Location or position tolerances of automotive components can cause misalignment. One example is the automotive seat. A stamping process is used for the mounting holes on the frame structure. The variations during the stamping process lead to a variation in the position of the holes. The cross tube rotates between the two sides of the seat, as shown in Figures 3 and 4. If the two sides are not aligned, the torque increases. A plastic bushing, having less compliance, will push against one side of the shaft and this causes an increase in pressure and higher friction. That increase in torque is felt by the end-user during an adjustment of the seat. Saint-Gobain engineers simulated this situation and tested different bearings.
Figure 3: Mechanism of misalignment - side view
Figure 4: Mechanism of misalignment – top view
Figure 5 shows a mechanism of misalignment, with the shaft running between two misaligned housings. The shaft rotates within the bearings and creates a torque. Higher misalignment between the two housings results in higher torque values. Figure 5 shows the torque results under different values of misalignment. A POM bushing shows a significant increase in torque, even at low value of misalignment. NORGLIDE® Bearings show far greater compensation for misalignment, with the NORGLIDE® MP material performing best.
Figure 5: Torque at different misalignments
Figure 6 shows an automotive seat frame with the location of NORGLIDE® Bearings in red. The magnification on the right shows the pivot points on the seat height adjuster and cross-tube.
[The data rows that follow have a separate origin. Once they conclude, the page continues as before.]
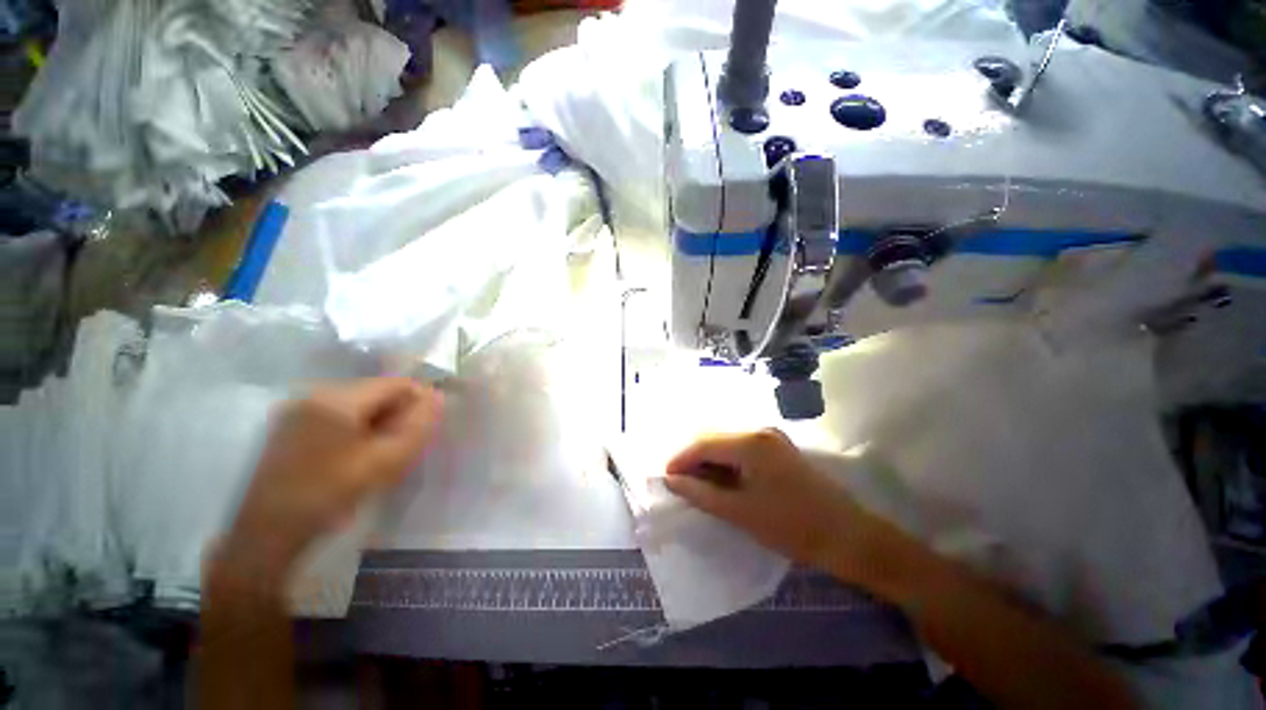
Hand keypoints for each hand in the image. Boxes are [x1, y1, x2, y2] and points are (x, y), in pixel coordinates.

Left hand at [221, 378, 443, 578]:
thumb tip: (439, 396)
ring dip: (379, 423)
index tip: (429, 426)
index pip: (395, 383)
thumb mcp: (385, 462)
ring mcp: (297, 410)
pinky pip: (338, 417)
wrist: (266, 534)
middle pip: (376, 392)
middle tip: (407, 445)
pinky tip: (358, 456)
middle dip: (398, 414)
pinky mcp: (289, 428)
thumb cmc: (329, 494)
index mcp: (337, 399)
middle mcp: (315, 394)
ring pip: (358, 406)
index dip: (420, 400)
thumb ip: (418, 426)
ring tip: (384, 453)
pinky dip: (358, 430)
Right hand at [665, 429, 869, 569]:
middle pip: (713, 437)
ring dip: (707, 459)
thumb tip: (671, 480)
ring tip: (696, 483)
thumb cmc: (792, 526)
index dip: (680, 458)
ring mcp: (770, 437)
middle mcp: (758, 431)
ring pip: (725, 442)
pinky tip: (720, 479)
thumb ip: (701, 493)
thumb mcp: (740, 512)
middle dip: (692, 457)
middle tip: (679, 482)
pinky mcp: (776, 448)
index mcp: (750, 442)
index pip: (703, 443)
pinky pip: (740, 448)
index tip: (665, 478)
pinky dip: (725, 462)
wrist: (848, 536)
NORGLIDE® provides superior comfort due to consistent torque and reduced noise and vibration. And can make a big difference to the overall driving experience.
Without the support from a metal backing layer, plastic materials have limited function in high load applications. Examples are bearings in seating applications, like the seat height adjustment pivot points. If the load becomes too high, then the plastic can crack and will transmit similar pressures onto mating components. This causes damage or an undesirable increase in friction. Conversely, a high load on a NORGLIDE® sleeve bearing can be supported by the metal backing layer and that load can be spread out to protect mating components as well. Figure 6 shows how the load on the sleeve bearings propagate through to the mating components, using finite element analysis results.
E-painting (electrophoretic deposition) is used to paint complete assemblies faster, containing the assembled bushing and mating components. This process is done at high temperature. The high temperature causes the metal mating components to expand and the bushing material to soften. This results in a permanent thinning of the plastic and increased levels of clearance and it causes a reduction of torque and an increase in rattle noise after painting. With a metal-backed plain bearing, the level of plastic deformation is reduced, and will result in more consistent performance overall.
Achieving a high quality perception for your applications involves detailed design work to ensure your components can achieve the desired performance. This effort can be undone by bushings that have not gone through the same detailed design process. Therefore, consider the mating components from the start.
Saint-Gobain engineers work in close collaboration with you, to get the highest levels of performance. This way your custom-made NORGLIDE® Bearings make a big difference with your applications in mind.